Inmates’ relatives, pastoral workers decry insufficient information, safety measures
By Eduardo Campos Lima
— São Paulo, Brazil — The coronavirus pandemic has “exacerbated prisoners’ vulnerabilities” across Brazil’s already overstretched prison facilities, while some monitors have been unable to visit facilities in person for well over a year.
Covid-19 has been spreading throughout Brazil’s prisons at alarming rates. Relatives and pastoral workers have not been receiving enough information on prisoners in the country during the pandemic, but the Pastoral Commission of the Brazilian bishops’ conference conducted a survey that yielded that and other results that are cause for deep concern.
Most of the respondents (73.8 percent) to the survey, which was conducted in March, said that in-person visits are not allowed. They claimed that communication with prisoners “has been terrible.” Almost 30 percent of the interviewees accused the penitentiary administrators of failing to give information on the prisoners.
The bishops’ Commission released the survey results at the end of April.
The Brazilian National Penitentiary Department claims that only 176 detainees died from Covid-19 since the beginning of the pandemic. With at least 759,000 prisoners, the country has detected only 52,264 cases of contagion in correctional facilities till now.
But the Prison Pastoral Commission report showed that 56.1 percent of the respondents had somehow received information on suspected cases of infection in prisons.
“The government decide to test only inmates with serious symptoms. But the disease can be asymptomatic. Even if a detainee has symptoms like cough, he or she is kept with the others,” affirmed Lucas Gonçalves, the Prison Pastoral Commission legal advisor.
The Commission has been denouncing for several years the terrible conditions of the Brazilian prisons. Previous reports issued by the organization have criticized the country’s prisons for chronic overcrowding, lack of basic hygiene items including running water, and general conditions that favor the spread of diseases like tuberculosis and scabies.
Along with other civic organizations, the Prison Pastoral Commission has alerted the Brazilian authorities of the risks of the pandemic among detainees. But no significant changes have been made.
“The prison system tried to deny that the coronavirus is spreading among detainees. But people who recently left correctional facilities told us what’s really going on,” Fr. Gianfranco Graziano, the Prison Pastoral Commission theological advisor, told the Catholic Herald.
“The information also leaked through the prisoners’ relatives and the mafias that operate inside and outside the system,” he added.
According to reports received as part of the survey, the authorities apparently mismanaged suspected cases of the disease.
“My husband caught the disease right at the beginning of the pandemic but thank God he’s fine. There have been isolation cells full of prisoners infected with the virus,” a respondent told the Commission.
Another person said to the surveyors that most agents don’t wear face masks. “One of the convicts that I represent told an attorney that there’s no coronavirus there [at the prison] anymore. She was convinced of that information, which had been transmitted to her by correctional officers.”
There have been suspected cases of the disease not only among prisoners, but also among guards. In São Paulo State, the region with the highest number of detainees in the country, at least 63 agents died from Covid-19, according to the prison workers’ union.
“Even the director of the women’s penitentiary died from Covid-19. We know that the disease is spreading inside the system the same way that it’s spreading on the outside,” Graziola added.
Brazil currently faces a harsh second wave of the pandemic, with an average number of 2,500 daily deaths. More than 414,000 people died from Covid-19 in the country since March of 2020. Vaccination has been progressing slowly, with only 33.4 million people (about 15.7 percent of the Brazilian population) immunized with at least one dose at this point.

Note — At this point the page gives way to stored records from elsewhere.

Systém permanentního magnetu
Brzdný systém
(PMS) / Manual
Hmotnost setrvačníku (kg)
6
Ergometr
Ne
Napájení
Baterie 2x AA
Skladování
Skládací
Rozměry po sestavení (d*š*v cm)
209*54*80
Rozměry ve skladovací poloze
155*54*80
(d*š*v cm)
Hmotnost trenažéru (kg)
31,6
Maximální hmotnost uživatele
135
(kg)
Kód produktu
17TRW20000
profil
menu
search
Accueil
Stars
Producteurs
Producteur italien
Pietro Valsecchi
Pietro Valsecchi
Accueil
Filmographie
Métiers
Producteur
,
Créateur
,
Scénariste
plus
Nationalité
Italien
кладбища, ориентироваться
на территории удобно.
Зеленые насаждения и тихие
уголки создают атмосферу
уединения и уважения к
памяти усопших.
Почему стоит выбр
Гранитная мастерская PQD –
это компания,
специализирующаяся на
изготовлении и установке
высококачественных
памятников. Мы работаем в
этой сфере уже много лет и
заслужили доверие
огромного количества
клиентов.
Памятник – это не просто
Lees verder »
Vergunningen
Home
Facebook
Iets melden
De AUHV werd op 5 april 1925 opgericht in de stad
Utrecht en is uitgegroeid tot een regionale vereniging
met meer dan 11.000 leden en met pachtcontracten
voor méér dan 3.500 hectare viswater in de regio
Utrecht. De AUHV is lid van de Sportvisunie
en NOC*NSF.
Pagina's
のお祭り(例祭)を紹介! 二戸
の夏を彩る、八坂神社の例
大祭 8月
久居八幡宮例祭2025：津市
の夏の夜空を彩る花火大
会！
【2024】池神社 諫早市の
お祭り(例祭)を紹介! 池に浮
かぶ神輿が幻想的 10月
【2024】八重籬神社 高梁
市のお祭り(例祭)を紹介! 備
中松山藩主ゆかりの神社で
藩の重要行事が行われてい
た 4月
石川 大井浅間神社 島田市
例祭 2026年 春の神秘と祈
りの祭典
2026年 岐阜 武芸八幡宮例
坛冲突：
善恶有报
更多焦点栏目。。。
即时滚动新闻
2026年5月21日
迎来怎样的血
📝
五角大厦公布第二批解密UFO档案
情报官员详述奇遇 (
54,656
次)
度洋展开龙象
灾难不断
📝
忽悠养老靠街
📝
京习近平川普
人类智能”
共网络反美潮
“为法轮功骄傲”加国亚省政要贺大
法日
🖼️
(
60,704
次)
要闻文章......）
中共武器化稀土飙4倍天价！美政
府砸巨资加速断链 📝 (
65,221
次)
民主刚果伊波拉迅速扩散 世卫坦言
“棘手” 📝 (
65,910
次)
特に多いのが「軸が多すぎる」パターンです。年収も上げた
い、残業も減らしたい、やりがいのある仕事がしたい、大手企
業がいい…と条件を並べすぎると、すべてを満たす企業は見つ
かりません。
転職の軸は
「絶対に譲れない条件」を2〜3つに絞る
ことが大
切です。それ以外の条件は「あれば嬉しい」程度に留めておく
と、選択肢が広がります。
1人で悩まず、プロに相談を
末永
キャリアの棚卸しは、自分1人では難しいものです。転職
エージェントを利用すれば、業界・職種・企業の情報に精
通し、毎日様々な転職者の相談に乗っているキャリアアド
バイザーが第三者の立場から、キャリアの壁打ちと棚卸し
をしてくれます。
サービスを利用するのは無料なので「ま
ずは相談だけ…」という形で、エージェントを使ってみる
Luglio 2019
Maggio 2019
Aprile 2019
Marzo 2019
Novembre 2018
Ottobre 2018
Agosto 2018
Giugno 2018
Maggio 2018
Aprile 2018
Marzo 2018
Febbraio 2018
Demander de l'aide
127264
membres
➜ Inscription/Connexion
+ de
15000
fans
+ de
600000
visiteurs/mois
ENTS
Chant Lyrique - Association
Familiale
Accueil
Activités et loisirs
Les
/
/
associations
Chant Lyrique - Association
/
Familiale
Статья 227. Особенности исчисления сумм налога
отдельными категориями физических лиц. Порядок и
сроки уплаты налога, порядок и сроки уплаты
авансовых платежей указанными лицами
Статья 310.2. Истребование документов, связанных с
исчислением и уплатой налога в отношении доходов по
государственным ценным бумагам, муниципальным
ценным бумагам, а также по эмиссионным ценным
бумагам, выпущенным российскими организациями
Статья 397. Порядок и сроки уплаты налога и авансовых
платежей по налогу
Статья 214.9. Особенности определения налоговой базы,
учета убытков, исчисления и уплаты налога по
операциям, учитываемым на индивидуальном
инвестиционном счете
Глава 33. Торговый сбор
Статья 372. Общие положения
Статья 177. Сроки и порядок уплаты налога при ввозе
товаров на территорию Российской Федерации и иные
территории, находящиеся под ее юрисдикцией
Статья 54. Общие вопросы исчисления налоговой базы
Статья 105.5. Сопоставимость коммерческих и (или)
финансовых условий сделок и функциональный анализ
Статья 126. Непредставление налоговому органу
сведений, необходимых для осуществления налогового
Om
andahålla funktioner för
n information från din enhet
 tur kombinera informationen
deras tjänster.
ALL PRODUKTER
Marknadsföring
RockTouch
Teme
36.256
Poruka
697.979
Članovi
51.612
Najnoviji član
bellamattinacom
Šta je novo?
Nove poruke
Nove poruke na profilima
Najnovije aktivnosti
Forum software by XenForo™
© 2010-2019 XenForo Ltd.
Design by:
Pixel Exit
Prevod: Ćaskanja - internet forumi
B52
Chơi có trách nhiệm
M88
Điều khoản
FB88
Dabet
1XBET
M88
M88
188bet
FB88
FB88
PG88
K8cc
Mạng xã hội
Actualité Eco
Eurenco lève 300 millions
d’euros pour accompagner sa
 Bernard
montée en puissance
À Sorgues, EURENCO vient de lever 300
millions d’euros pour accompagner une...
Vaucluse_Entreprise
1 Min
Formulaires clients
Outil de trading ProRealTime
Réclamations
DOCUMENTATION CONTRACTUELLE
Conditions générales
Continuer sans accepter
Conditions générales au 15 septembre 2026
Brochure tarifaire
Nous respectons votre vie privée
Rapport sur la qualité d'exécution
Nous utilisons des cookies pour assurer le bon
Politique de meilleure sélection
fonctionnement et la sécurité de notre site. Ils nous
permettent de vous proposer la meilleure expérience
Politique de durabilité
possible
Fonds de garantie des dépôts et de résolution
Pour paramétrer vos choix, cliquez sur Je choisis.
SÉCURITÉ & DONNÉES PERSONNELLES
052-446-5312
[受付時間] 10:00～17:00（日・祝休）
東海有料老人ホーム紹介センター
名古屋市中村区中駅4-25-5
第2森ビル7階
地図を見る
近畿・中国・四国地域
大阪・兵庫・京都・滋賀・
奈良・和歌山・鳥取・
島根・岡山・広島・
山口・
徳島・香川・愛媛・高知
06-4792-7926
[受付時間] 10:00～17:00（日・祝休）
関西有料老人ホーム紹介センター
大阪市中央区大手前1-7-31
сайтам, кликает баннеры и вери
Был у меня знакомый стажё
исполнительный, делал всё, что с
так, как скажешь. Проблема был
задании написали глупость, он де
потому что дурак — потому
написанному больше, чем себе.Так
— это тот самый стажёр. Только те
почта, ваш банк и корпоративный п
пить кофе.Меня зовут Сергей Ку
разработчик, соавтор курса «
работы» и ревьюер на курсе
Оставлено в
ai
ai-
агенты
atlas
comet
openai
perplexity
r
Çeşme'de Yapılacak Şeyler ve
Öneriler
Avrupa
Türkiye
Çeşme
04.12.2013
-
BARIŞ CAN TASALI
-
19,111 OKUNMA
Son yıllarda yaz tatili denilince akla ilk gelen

At first, prisoners had been included in the national immunization plan, but they have been taken out of it after political pressure. Now, their vaccination depends on the initiative of the State and city authorities. There’s no reliable information on the number of detainees vaccinated.
According to the Prison Pastoral Commission’s study, 83 percent of the respondents don’t have any information on how the vaccination process is going in correctional facilities. The Commission has been struggling for the right of detainees to be included in the priority groups for vaccination, given that the confinement makes them vulnerable to infections.
“The pandemic has exacerbated the prisoners’ vulnerability in all levels,” Gonçalves declared.
Fr. Gianfranco Graziola said that the Commission fears that the prison authorities take advantage of the situation generated by the pandemic to impose more restrictions to the groups’ operations.
“In most prisons, we haven’t been allowed to enter since March of 2020,” he declared.
Lucas Gonçalves considers that the authorities have been making an effort to curtail the detainees’ right to receive visits. “They’re transforming all kind of visits in virtual conferences,” he said.
With fewer people visiting prisons, there’s an increased risk of torture and other human rights violations, Graziola said. “That’s already happening.”